■ YOUR INSTRUCTIONS
Extract the lines of the data below, starting from the first line and stopping after the line that contains "Here are some". Reproduce each line exactly.
*** DATA IN THIS EXERCISE ***
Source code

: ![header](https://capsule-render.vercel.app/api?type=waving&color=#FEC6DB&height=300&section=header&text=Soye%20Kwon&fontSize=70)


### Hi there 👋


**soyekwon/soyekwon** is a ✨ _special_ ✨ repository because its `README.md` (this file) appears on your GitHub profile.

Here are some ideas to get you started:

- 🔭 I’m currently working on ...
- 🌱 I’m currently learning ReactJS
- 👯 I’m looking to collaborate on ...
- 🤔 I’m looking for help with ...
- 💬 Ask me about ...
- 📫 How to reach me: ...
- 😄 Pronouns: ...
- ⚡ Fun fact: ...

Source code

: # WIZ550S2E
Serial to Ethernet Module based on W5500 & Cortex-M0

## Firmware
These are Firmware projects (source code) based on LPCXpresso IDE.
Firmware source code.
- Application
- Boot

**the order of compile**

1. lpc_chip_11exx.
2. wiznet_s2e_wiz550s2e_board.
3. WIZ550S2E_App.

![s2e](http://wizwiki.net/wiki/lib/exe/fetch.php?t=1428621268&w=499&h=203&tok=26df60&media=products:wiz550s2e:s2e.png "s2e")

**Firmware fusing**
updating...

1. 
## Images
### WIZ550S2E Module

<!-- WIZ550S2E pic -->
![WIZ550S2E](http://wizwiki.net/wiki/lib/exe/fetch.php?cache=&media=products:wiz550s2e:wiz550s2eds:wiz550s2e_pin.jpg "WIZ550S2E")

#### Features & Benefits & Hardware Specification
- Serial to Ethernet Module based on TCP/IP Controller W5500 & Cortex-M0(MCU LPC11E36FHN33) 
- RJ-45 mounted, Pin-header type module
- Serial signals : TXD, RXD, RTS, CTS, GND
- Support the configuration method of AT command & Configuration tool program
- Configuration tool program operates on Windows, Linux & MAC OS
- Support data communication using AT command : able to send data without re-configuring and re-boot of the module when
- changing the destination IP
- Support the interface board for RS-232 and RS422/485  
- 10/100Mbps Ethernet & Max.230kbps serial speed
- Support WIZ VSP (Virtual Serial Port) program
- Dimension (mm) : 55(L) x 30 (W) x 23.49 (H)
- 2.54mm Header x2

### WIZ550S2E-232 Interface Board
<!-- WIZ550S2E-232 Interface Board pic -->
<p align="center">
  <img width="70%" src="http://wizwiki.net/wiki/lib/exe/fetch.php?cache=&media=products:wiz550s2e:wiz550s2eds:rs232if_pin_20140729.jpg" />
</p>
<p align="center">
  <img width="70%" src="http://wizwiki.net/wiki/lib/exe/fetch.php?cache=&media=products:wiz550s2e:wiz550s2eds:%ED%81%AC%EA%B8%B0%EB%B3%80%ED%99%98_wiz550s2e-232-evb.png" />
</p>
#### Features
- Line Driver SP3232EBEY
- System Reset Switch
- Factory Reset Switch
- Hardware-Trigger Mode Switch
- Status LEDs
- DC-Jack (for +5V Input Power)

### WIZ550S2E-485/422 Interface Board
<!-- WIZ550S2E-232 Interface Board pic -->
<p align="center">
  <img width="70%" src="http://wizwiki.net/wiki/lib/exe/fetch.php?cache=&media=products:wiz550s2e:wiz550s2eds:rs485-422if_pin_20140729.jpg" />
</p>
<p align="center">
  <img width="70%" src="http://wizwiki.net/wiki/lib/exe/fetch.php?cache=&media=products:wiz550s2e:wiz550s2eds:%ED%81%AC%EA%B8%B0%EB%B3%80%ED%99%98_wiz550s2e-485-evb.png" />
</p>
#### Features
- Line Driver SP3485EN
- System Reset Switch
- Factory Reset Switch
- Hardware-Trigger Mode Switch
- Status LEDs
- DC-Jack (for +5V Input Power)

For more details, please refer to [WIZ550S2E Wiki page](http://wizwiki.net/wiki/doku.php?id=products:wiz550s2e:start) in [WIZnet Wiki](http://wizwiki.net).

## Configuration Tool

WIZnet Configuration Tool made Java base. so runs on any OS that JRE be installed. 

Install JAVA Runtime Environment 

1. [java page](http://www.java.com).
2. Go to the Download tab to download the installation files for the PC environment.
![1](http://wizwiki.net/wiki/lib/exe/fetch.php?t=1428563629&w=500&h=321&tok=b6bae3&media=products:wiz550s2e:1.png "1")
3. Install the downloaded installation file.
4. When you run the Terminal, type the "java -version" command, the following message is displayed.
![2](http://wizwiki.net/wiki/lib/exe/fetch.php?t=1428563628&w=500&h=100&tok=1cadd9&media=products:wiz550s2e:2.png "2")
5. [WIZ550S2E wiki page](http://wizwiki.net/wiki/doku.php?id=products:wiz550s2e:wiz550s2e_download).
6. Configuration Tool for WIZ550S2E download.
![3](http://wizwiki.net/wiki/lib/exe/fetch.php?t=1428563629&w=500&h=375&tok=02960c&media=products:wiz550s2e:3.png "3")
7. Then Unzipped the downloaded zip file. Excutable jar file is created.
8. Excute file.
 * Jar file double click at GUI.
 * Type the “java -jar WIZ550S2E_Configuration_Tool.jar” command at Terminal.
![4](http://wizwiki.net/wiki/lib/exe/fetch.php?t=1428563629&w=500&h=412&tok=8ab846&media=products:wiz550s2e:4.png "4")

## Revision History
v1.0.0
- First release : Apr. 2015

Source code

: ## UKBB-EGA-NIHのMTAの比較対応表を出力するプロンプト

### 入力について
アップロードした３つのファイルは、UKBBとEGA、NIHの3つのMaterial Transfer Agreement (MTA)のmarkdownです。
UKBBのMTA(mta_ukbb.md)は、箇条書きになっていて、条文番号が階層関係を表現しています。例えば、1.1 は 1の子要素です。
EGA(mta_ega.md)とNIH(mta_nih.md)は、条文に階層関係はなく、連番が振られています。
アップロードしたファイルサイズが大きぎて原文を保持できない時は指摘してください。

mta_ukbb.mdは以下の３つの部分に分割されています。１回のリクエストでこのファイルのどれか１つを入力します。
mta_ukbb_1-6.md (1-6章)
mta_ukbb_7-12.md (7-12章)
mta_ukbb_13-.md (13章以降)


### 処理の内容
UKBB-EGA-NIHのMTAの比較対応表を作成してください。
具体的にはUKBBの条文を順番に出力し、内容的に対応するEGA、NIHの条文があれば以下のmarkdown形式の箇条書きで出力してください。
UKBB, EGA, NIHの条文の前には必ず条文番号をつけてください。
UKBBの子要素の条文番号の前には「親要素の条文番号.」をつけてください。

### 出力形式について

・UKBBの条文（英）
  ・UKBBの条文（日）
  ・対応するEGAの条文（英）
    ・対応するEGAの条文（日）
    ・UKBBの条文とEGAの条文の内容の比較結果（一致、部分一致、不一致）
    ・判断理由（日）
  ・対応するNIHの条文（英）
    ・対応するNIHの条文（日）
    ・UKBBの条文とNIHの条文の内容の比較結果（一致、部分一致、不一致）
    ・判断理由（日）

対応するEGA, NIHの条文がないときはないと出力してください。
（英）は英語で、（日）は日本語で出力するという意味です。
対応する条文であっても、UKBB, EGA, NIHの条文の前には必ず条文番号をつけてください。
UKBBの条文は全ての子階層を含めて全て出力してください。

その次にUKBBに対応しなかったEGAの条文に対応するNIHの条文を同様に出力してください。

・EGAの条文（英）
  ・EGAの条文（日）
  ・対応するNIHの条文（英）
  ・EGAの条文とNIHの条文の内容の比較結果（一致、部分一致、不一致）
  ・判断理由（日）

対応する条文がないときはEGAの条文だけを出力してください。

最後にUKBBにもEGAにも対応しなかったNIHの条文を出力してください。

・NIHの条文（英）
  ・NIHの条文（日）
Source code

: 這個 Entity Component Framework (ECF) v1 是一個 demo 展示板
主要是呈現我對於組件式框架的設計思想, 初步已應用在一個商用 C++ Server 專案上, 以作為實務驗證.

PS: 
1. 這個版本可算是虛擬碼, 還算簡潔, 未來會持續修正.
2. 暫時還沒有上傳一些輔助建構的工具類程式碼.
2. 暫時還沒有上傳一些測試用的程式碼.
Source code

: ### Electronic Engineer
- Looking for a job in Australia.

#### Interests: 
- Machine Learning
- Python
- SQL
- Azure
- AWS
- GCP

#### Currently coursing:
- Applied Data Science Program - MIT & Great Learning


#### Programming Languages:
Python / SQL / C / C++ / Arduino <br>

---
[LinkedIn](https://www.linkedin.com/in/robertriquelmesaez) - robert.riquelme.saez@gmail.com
*** End of DATA IN THIS EXERCISE ***
■ YOUR SOLUTION
Source code

: ![header](https://capsule-render.vercel.app/api?type=waving&color=#FEC6DB&height=300&section=header&text=Soye%20Kwon&fontSize=70)


### Hi there 👋


**soyekwon/soyekwon** is a ✨ _special_ ✨ repository because its `README.md` (this file) appears on your GitHub profile.

Here are some ideas to get you started:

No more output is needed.